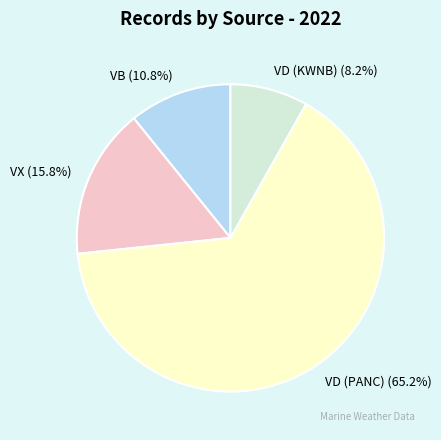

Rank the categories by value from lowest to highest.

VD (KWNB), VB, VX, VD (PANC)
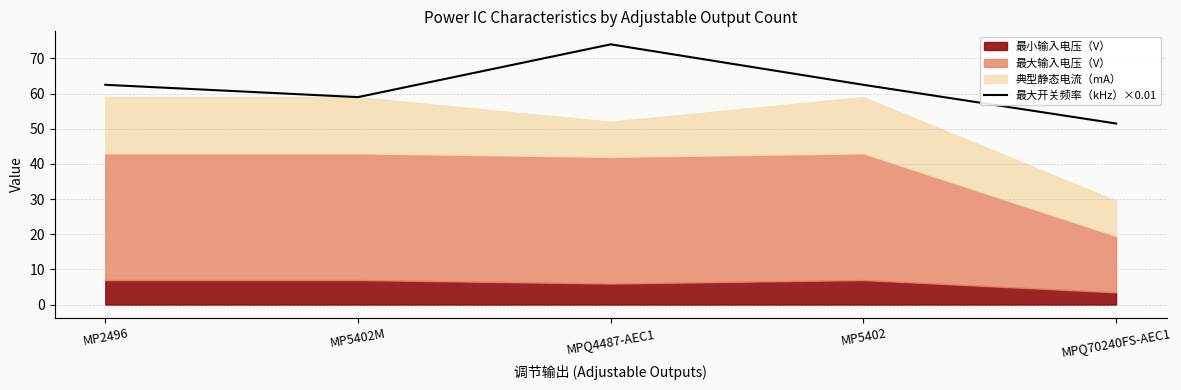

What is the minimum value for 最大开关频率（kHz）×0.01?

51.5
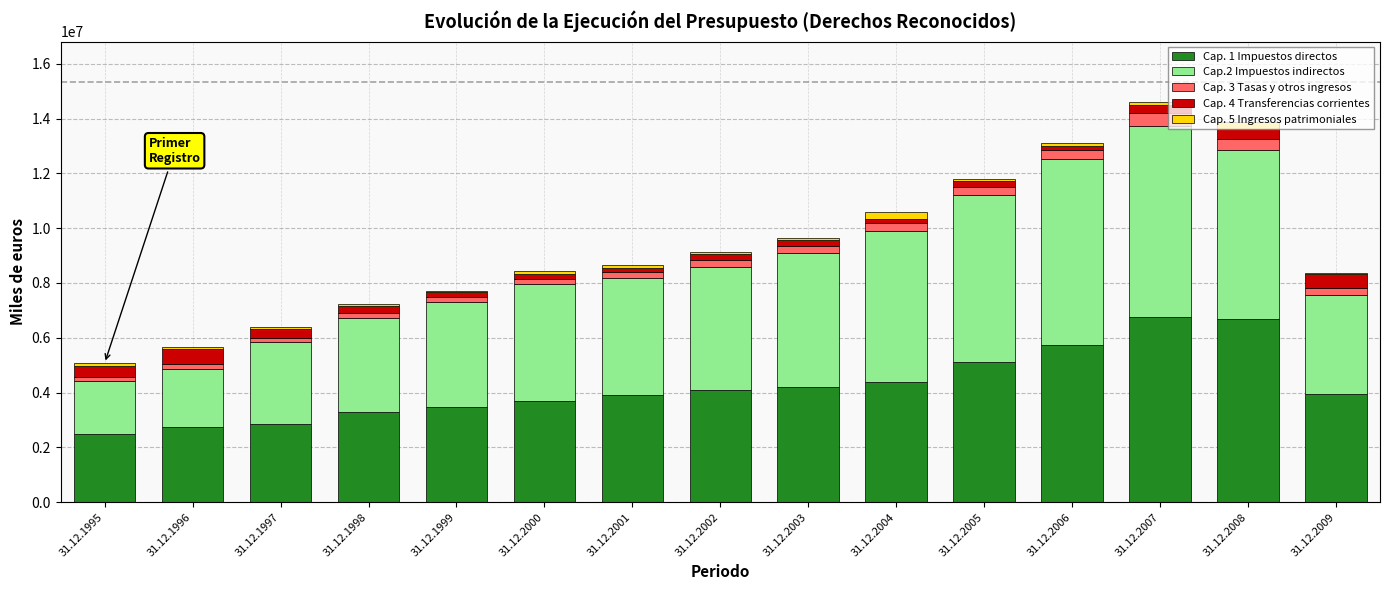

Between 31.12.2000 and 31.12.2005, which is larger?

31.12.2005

▬▬▬▬▬▬▬▬▬▬

| To do |
List each line of the records that contains the word "value".

| Task output |
Rank the categories by value from lowest to highest.
What is the minimum value for 最大开关频率（kHz）×0.01?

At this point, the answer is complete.